Vu la procédure suivante :
Procédure contentieuse antérieure :
La société Air France a demandé au Tribunal administratif de Paris d'annuler la décision R/17/2029 du 2 août 2019 par laquelle le ministre de l'intérieur lui a infligé une amende de 25 000 euros sur le fondement de l'article L. 625-7 du code de l'entrée et du séjour des étrangers et du droit d'asile ou de la décharger du paiement de l'amende.
Par un jugement n°1921368/3-3 du 15 décembre 2020, le Tribunal administratif de Paris a rejeté sa demande.
Procédure devant la Cour :
Par une requête, enregistrée le 16 février 2021, la société Air France, représentée par Me Pradon, demande à la Cour :
1°) d'annuler le jugement du 15 décembre 2020 par lequel le Tribunal administratif de Paris a rejeté la demande d'annulation de la décision du 2 août 2019 par laquelle le ministre de l'intérieur lui a infligé une amende de 25 000 euros en application des dispositions de l'article L. 625-7 du code de l'entrée et du séjour des étrangers et du droit d'asile ;
2°) d'annuler cette décision ou de la décharger du paiement de l'amende infligée par cette décision ;
3°) de mettre à la charge de l'Etat le versement de la somme de 4 000 euros sur le fondement de l'article L. 761-1 du code de justice administrative.

######

**Consigne A:** Recopiez fidèlement le passage de l'extrait sur le recours d'Air France qui va de « Par un jugement » jusqu'à « de justice administrative. ».
**Consigne B:** D'après l'extrait sur le recours d'Air France, quelle somme la société demande-t-elle à la Cour de mettre à la charge de l'État ?
**Consigne C:** Rédigez la suite de l'extrait sur le recours d'Air France, en reprenant après sa dernière phrase.

**Données:**
######

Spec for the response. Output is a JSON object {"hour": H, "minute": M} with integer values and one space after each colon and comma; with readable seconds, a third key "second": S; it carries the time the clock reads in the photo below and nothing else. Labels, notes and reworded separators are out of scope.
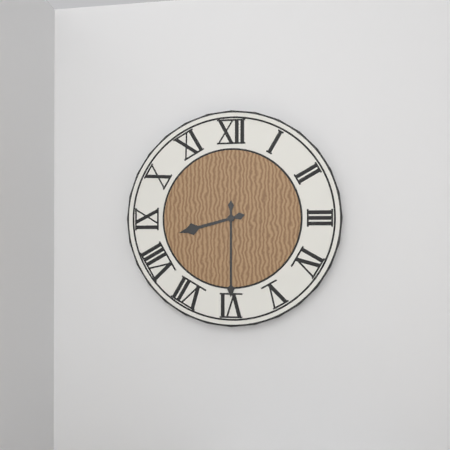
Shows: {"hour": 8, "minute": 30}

######

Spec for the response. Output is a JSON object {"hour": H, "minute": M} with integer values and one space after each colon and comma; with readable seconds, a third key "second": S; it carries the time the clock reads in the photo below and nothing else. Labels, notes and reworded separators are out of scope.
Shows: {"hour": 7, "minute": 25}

######

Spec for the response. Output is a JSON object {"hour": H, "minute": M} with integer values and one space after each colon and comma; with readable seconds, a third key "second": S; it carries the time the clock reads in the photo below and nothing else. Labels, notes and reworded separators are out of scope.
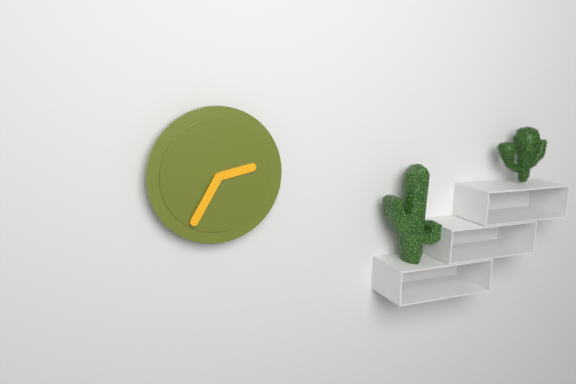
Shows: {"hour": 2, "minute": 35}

######

**Réponse A:**
Par un jugement n°1921368/3-3 du 15 décembre 2020, le Tribunal administratif de Paris a rejeté sa demande.
Procédure devant la Cour :
Par une requête, enregistrée le 16 février 2021, la société Air France, représentée par Me Pradon, demande à la Cour :
1°) d'annuler le jugement du 15 décembre 2020 par lequel le Tribunal administratif de Paris a rejeté la demande d'annulation de la décision du 2 août 2019 par laquelle le ministre de l'intérieur lui a infligé une amende de 25 000 euros en application des dispositions de l'article L. 625-7 du code de l'entrée et du séjour des étrangers et du droit d'asile ;
2°) d'annuler cette décision ou de la décharger du paiement de l'amende infligée par cette décision ;
3°) de mettre à la charge de l'Etat le versement de la somme de 4 000 euros sur le fondement de l'article L. 761-1 du code de justice administrative.

**Réponse B:** 4 000 euros, sur le fondement de l'article L. 761-1 du code de justice administrative.

**Réponse C:**
Elle soutient que :
- elle ne peut se voir opposer un défaut de réacheminement dès lors que le commandant de bord a pris une décision de refus de transport du passager non admissible afin d'assurer la sécurité du vol et de ses occupants, en application de l'article L. 6522-3 du code des transports et de l'OPS 1.085 de l'annexe III du règlement n° 859/2008 de la Commission du 20 août 2008 ;
- il ne saurait peser sur la compagnie une obligation de résultat au regard de l'article
L. 213-4 du code de l'entrée et du séjour des étrangers et du droit d'asile dès lors notamment que les dispositions de l'OPS 1.085 de l'annexe III du règlement n° 859/2008 priment sur celles de l'OPS 1.265 de la même annexe qui imposent au transporteur d'établir des procédures pour le transport des passagers non admissibles ;
- ni elle ni son commandant de bord n'ont à démontrer l'existence d'un événement ayant un caractère de force majeure pour s'exonérer d'une quelconque responsabilité ;
- le ministre de l'intérieur ne saurait lui opposer l'absence d'une escorte privée dès lors que cette dernière ne dispose pas des pouvoirs de police nécessaires permettant, seuls, d'obliger un passager refoulé ou non admis à monter à bord d'un avion et de respecter la sécurité à bord ;
- l'absence de caractère dissuasif, pour le passager en cause, de la sanction pénale de trois ans d'emprisonnement prévue à l'article L. 624-1 du code de l'entrée et du séjour des étrangers et du droit d'asile pour l'infraction de refus de quitter le territoire français, démontre l'inutilité d'une escorte privée ;
- la loi du 7 mars 2016 relative au droit des étrangers en France n'a conféré ni aux compagnies aériennes ni aux commandants de bord des pouvoirs de police leur permettant d'obliger des passagers refoulés ou non admis à monter à bord d'un avion et à respecter la sécurité à bord.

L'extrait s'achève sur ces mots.